■ **WRITTEN EXERCISE**
Render the lines below, from the one containing "pose: elev=329.8 azim=320.3" through the one containing "Dot at: (261, 181)" (both included), as a JSON list of strings with one string per line, skipping any blank lines.

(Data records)
———

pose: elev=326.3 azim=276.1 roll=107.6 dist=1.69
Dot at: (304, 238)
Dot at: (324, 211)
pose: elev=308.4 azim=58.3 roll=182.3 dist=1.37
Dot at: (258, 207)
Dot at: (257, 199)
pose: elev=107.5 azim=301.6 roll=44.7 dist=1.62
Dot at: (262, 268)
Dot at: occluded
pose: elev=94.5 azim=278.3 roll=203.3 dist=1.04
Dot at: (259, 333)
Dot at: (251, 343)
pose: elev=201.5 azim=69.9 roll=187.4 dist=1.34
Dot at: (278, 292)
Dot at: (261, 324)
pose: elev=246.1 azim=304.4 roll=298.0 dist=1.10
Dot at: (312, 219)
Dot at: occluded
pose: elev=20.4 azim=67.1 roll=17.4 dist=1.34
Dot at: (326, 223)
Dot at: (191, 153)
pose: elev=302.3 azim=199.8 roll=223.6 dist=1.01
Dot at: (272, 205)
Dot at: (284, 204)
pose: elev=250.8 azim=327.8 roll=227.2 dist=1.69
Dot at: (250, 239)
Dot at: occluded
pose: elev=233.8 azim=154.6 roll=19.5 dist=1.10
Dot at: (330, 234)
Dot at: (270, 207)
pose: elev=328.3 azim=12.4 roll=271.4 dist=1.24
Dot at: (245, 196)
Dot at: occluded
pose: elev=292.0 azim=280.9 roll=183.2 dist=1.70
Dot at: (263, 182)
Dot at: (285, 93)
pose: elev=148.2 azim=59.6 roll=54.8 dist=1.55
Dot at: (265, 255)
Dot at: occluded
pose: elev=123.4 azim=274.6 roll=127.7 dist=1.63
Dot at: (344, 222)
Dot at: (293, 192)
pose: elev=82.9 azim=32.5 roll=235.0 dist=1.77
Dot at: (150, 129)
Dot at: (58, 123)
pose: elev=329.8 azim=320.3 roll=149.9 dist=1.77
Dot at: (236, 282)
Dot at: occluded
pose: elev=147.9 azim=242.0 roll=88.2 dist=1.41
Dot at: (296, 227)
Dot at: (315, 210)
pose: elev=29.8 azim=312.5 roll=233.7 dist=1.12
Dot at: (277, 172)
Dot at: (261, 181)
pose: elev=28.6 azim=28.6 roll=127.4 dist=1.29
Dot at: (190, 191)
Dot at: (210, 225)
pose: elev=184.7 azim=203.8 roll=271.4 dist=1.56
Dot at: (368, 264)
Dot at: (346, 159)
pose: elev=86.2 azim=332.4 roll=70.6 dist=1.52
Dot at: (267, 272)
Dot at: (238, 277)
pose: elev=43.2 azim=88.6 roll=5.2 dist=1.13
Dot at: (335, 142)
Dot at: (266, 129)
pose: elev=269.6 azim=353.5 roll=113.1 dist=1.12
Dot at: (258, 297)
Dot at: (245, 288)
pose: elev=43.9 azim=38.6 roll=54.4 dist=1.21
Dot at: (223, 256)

———

■ **ANSWER FOR THIS EXERCISE**
[
  "pose: elev=329.8 azim=320.3 roll=149.9 dist=1.77",
  "Dot at: (236, 282)",
  "Dot at: occluded",
  "pose: elev=147.9 azim=242.0 roll=88.2 dist=1.41",
  "Dot at: (296, 227)",
  "Dot at: (315, 210)",
  "pose: elev=29.8 azim=312.5 roll=233.7 dist=1.12",
  "Dot at: (277, 172)",
  "Dot at: (261, 181)"
]